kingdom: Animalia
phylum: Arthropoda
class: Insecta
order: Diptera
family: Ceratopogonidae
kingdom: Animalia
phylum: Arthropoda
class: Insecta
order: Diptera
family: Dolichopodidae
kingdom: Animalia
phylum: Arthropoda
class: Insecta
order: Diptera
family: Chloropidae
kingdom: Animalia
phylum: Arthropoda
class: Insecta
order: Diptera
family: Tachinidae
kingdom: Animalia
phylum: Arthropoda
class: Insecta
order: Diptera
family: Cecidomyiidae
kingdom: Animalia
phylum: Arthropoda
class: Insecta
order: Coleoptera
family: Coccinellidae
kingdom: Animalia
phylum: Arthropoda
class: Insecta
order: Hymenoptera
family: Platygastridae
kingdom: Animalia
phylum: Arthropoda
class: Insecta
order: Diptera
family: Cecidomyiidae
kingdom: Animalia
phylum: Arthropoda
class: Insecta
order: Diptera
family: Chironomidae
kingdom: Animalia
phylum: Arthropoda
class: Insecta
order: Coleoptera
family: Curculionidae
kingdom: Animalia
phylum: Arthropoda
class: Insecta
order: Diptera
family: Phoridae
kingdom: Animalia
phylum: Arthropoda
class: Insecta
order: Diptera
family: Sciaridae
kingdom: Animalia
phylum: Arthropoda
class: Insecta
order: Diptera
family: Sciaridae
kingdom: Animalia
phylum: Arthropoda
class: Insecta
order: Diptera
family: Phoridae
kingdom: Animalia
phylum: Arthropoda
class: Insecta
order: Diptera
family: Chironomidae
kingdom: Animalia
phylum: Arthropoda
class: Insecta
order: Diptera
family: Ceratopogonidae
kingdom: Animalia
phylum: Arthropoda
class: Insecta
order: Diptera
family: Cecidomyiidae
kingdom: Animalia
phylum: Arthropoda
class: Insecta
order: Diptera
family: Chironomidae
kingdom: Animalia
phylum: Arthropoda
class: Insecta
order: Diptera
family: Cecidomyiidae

^^^^^^^^

◆ **Instruction**:
Turn the lines above into a JSON list of strings, one string per line, and leave out any blank lines.

◆ **Output for this exercise**:
[
  "kingdom: Animalia",
  "phylum: Arthropoda",
  "class: Insecta",
  "order: Diptera",
  "family: Ceratopogonidae",
  "kingdom: Animalia",
  "phylum: Arthropoda",
  "class: Insecta",
  "order: Diptera",
  "family: Dolichopodidae",
  "kingdom: Animalia",
  "phylum: Arthropoda",
  "class: Insecta",
  "order: Diptera",
  "family: Chloropidae",
  "kingdom: Animalia",
  "phylum: Arthropoda",
  "class: Insecta",
  "order: Diptera",
  "family: Tachinidae",
  "kingdom: Animalia",
  "phylum: Arthropoda",
  "class: Insecta",
  "order: Diptera",
  "family: Cecidomyiidae",
  "kingdom: Animalia",
  "phylum: Arthropoda",
  "class: Insecta",
  "order: Coleoptera",
  "family: Coccinellidae",
  "kingdom: Animalia",
  "phylum: Arthropoda",
  "class: Insecta",
  "order: Hymenoptera",
  "family: Platygastridae",
  "kingdom: Animalia",
  "phylum: Arthropoda",
  "class: Insecta",
  "order: Diptera",
  "family: Cecidomyiidae",
  "kingdom: Animalia",
  "phylum: Arthropoda",
  "class: Insecta",
  "order: Diptera",
  "family: Chironomidae",
  "kingdom: Animalia",
  "phylum: Arthropoda",
  "class: Insecta",
  "order: Coleoptera",
  "family: Curculionidae",
  "kingdom: Animalia",
  "phylum: Arthropoda",
  "class: Insecta",
  "order: Diptera",
  "family: Phoridae",
  "kingdom: Animalia",
  "phylum: Arthropoda",
  "class: Insecta",
  "order: Diptera",
  "family: Sciaridae",
  "kingdom: Animalia",
  "phylum: Arthropoda",
  "class: Insecta",
  "order: Diptera",
  "family: Sciaridae",
  "kingdom: Animalia",
  "phylum: Arthropoda",
  "class: Insecta",
  "order: Diptera",
  "family: Phoridae",
  "kingdom: Animalia",
  "phylum: Arthropoda",
  "class: Insecta",
  "order: Diptera",
  "family: Chironomidae",
  "kingdom: Animalia",
  "phylum: Arthropoda",
  "class: Insecta",
  "order: Diptera",
  "family: Ceratopogonidae",
  "kingdom: Animalia",
  "phylum: Arthropoda",
  "class: Insecta",
  "order: Diptera",
  "family: Cecidomyiidae",
  "kingdom: Animalia",
  "phylum: Arthropoda",
  "class: Insecta",
  "order: Diptera",
  "family: Chironomidae",
  "kingdom: Animalia",
  "phylum: Arthropoda",
  "class: Insecta",
  "order: Diptera",
  "family: Cecidomyiidae"
]